The maximum allowed moisture content in edible oil is 0.2% when moisture content ranges from 0.05 to 0.3, it indicates that rancidity likely to happen (Negash et al., 2019). The moisture contents of all SFO and VCO samples of this study were within the range of 0.1–0.2%. According to this study, the moisture content of SFO samples was increased after one week of storage. However, this increment is not significant because the calculated P-value of both samples was greater than 0.05 (P > 0.05). The reason for this occurrence was based on the ethanol base oleoresins extraction as it did not contain free water (Abdullah et al., 2018). Insoluble impurities of SFO as the same as VCO samples (0.05 ± 0.01%) and the p value of all samples were higher than 0.05 (P > 0.05) after one week of storage. Therefore, there is no significant difference between insoluble impurities in SFO and VCO samples.

The smoke point is a temperature at which oil begins to liberate smoke which may contain toxic fumes and harmful free radicals. Unrefined oils will have a high smoke point than refined oils because they contain impurities and free fatty acids (Katragadda et al., 2010). Oils with a high smoke point are suitable for cooking at high temperatures (Eyres, 2015). The smoke point and flashpoint of SFO subjected to this study were 179° ± 3, 192° ± 2 respectively while these values for the VCO in the same order were 173° ± 2 and 186° ± 1, respectively. According to the results, the smoke point and the flashpoint of all the SFO samples were increased, and the p value of all samples were less than 0.05 (P < 0.05). Therefore, the smoke point and the flashpoint of SFO samples were significantly higher than that of VCO. Yen et al. (1997) evaluated the effects of synthetic antioxidants on the smoke point of soybean oil and lard. Their results revealed that the smoke point of soybean oil and lard was increased by adding synthetic antioxidants such as butylated hydroxyanisole (BHA), butylated hydroxytoluene (BHT) or tert-butylhydroquinone (TBHQ). At the same time, the high smoke point of lard was noticed with the combination of antioxidants. This might be due to a decrease in free fatty acids of oils. The results of this study were also revealed that antioxidants having a high capability of increasing the smoke point of oils.

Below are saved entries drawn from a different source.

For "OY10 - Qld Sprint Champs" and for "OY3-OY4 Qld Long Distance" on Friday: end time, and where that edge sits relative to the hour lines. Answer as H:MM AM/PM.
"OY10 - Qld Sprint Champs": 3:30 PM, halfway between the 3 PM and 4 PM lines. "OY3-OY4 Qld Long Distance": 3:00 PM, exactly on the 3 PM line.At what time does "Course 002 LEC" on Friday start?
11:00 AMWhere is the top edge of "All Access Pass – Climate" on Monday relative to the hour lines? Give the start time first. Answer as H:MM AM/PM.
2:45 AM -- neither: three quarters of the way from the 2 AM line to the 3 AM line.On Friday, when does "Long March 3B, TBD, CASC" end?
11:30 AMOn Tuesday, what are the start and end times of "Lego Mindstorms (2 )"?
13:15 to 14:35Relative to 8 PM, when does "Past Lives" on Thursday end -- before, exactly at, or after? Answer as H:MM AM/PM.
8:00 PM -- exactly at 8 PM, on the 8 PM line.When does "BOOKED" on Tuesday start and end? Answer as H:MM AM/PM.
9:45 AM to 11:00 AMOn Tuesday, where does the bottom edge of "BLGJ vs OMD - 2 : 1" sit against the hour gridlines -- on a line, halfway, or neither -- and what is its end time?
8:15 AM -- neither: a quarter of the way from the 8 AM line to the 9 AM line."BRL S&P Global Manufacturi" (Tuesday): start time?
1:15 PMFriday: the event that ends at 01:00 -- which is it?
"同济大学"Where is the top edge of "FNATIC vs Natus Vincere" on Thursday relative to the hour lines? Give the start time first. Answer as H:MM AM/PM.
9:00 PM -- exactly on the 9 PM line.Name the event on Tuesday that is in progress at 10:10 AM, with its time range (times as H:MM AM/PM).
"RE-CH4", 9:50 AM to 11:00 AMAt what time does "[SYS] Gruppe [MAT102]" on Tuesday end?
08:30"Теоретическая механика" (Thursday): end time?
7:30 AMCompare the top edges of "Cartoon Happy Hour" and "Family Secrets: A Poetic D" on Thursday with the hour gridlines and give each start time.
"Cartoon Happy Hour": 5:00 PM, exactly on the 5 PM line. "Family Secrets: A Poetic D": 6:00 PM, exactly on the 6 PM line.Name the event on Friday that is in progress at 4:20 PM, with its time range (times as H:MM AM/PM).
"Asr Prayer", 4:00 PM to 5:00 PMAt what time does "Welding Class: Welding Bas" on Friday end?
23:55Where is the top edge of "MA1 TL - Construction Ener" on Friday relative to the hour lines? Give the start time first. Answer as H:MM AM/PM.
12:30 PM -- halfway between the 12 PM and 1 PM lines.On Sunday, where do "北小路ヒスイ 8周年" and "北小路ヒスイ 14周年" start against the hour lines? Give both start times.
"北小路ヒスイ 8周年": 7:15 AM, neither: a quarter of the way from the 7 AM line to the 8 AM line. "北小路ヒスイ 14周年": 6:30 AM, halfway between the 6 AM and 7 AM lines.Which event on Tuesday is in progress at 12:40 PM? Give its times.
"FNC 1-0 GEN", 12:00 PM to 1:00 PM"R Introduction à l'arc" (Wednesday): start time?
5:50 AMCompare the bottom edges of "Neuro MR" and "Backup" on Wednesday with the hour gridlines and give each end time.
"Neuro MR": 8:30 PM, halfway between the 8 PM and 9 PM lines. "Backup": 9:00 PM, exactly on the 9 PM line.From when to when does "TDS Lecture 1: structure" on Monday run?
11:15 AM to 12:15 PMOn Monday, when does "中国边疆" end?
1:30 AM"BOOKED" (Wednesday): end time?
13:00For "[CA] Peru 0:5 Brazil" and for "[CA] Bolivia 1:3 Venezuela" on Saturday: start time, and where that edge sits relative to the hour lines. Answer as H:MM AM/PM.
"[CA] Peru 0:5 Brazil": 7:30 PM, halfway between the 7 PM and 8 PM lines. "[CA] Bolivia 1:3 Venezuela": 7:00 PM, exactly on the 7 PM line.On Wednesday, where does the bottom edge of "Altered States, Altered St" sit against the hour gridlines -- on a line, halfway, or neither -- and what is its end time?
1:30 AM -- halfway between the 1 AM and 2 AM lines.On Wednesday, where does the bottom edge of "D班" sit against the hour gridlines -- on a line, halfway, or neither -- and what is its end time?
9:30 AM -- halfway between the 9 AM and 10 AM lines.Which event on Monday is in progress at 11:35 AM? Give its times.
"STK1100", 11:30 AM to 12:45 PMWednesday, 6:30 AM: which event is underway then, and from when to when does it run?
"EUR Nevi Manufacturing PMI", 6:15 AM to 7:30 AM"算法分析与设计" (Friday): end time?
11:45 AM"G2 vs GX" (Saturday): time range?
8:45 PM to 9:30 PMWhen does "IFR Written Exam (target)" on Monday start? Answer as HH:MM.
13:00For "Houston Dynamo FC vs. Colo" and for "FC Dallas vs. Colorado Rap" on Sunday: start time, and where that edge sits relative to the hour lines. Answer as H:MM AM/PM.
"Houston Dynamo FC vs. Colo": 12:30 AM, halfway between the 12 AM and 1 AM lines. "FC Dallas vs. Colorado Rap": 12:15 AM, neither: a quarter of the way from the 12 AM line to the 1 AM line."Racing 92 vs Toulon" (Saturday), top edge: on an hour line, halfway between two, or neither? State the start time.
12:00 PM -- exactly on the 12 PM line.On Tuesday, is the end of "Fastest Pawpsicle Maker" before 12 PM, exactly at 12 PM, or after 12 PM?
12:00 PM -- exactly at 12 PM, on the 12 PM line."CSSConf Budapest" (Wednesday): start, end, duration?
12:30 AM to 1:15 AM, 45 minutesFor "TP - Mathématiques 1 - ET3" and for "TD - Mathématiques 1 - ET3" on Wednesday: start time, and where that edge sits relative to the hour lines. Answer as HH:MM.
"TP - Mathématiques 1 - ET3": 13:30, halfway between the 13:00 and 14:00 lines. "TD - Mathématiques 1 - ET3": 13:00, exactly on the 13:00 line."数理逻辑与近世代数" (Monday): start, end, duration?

Oil viscosity depends on oil type, TGs present in, frying temperature, and oil quality. The viscosity changed due to the different arrangement of the fatty acids on the glycerol backbone of the triglyceride molecule (Zahir et al., 2017). The viscosity of SFO and VCO samples of this study after one week of storage were 50.812 ± 0.1 and 47.965 ± 0.1 mPa.s at 35° respectively. According to the results given in Table 1, the viscosity of SFO was increased after the incorporation of oleoresins. Since the p value of all samples was less than 0.05 (P < 0.05), there is a significant difference between the viscosity of SFO and VCO samples. This phenomenon may be addressed to the content of antioxidants having the capacity of controlling oxidation which consequently preventing oil from breakdown and thickening (increasing viscosity) (Soleimani et al., 2018).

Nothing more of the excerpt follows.